Non sono solo gli indici di fiducia a preoccupare il mondo dell’imprenditoria. Anche l’andamento del settore dell’occupazione crea allarme tra gli imprenditori e le associazioni di categoria. “Un altro campanello d’allarme viene dai dati di occupazione relativi a luglio – continua Pelazzi – nei quali l’ISTAT ha comunicato un calo di oltre 70mila unità rispetto a giugno. La situazione non è facile né favorevole, al momento. Il PNRR potrà dare una buona mano all’attività nel settore delle costruzioni, però è indispensabile che, anche sotto questo profilo, si proceda secondo i programmi, altrimenti la situazione economica non può che peggiorare ulteriormente, con ricadute molto negative per le imprese e – soprattutto – per le famiglie”.
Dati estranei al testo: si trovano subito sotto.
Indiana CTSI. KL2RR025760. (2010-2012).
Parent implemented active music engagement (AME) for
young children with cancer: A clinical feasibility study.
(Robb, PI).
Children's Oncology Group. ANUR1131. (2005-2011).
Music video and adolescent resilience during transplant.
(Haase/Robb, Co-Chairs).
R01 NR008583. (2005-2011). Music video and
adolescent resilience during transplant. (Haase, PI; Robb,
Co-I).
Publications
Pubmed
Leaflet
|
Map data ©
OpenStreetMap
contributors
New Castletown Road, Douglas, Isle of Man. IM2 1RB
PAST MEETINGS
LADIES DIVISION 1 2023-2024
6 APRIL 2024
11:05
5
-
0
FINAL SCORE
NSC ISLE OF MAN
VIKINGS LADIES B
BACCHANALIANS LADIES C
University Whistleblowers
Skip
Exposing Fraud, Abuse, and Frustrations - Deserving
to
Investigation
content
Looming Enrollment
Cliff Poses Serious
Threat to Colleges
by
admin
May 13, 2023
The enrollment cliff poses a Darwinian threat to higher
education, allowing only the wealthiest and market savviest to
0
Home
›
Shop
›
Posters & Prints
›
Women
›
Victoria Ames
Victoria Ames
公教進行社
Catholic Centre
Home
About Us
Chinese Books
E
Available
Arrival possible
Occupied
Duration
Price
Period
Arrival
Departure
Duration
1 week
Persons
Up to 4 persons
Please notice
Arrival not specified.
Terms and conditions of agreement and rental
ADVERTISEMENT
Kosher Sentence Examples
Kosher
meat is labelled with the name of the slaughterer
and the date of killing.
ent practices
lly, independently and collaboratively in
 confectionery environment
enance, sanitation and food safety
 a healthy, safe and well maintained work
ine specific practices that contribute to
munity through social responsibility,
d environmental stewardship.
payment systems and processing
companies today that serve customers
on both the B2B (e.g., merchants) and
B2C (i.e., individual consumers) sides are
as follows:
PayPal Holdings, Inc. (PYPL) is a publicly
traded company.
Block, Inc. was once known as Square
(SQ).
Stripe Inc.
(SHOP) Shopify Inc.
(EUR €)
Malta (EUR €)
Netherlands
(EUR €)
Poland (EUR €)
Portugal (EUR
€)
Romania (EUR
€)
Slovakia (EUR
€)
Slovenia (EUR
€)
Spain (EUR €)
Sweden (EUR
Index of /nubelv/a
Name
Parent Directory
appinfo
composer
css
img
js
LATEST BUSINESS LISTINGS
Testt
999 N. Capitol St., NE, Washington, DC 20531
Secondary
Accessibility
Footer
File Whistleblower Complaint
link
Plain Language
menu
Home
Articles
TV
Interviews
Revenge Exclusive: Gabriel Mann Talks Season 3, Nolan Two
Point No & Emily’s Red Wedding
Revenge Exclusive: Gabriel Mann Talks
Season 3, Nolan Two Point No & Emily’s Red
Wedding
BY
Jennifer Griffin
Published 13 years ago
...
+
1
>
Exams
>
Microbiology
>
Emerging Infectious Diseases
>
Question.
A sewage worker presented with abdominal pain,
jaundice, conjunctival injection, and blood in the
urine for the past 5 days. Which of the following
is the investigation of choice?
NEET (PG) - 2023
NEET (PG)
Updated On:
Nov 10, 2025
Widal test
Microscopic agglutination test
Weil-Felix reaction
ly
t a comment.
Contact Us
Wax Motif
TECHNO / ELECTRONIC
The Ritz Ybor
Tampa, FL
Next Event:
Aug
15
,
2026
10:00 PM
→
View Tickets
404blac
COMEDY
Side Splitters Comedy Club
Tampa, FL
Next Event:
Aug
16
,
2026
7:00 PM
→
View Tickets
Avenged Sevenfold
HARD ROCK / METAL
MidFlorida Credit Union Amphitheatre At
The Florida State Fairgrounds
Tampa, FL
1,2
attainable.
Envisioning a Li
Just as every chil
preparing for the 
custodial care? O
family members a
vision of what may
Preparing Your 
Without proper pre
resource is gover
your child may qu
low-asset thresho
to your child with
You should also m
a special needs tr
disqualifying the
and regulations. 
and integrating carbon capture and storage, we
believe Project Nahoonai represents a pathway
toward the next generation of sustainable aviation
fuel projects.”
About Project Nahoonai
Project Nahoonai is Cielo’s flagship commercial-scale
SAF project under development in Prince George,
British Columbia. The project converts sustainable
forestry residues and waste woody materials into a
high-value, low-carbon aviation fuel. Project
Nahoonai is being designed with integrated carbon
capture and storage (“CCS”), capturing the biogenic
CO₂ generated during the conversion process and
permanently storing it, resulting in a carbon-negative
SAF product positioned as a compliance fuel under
L’unica soluzione all’orizzonte sembra quindi essere il Pnrr.  “Il PNRR- conclude Pelazzi- che, almeno nelle valutazioni originarie, secondo stime Ance-Confindustria impatta sul settore per circa 108 miliardi di euro (sui 222 totali), di cui 42,9 miliardi per i progetti in essere e 65,1 per nuovi progetti. La possibile rimodulazione delle misure del PNRR rappresenta, però, una nube all’orizzonte sulle prospettive di crescita del settore edile”.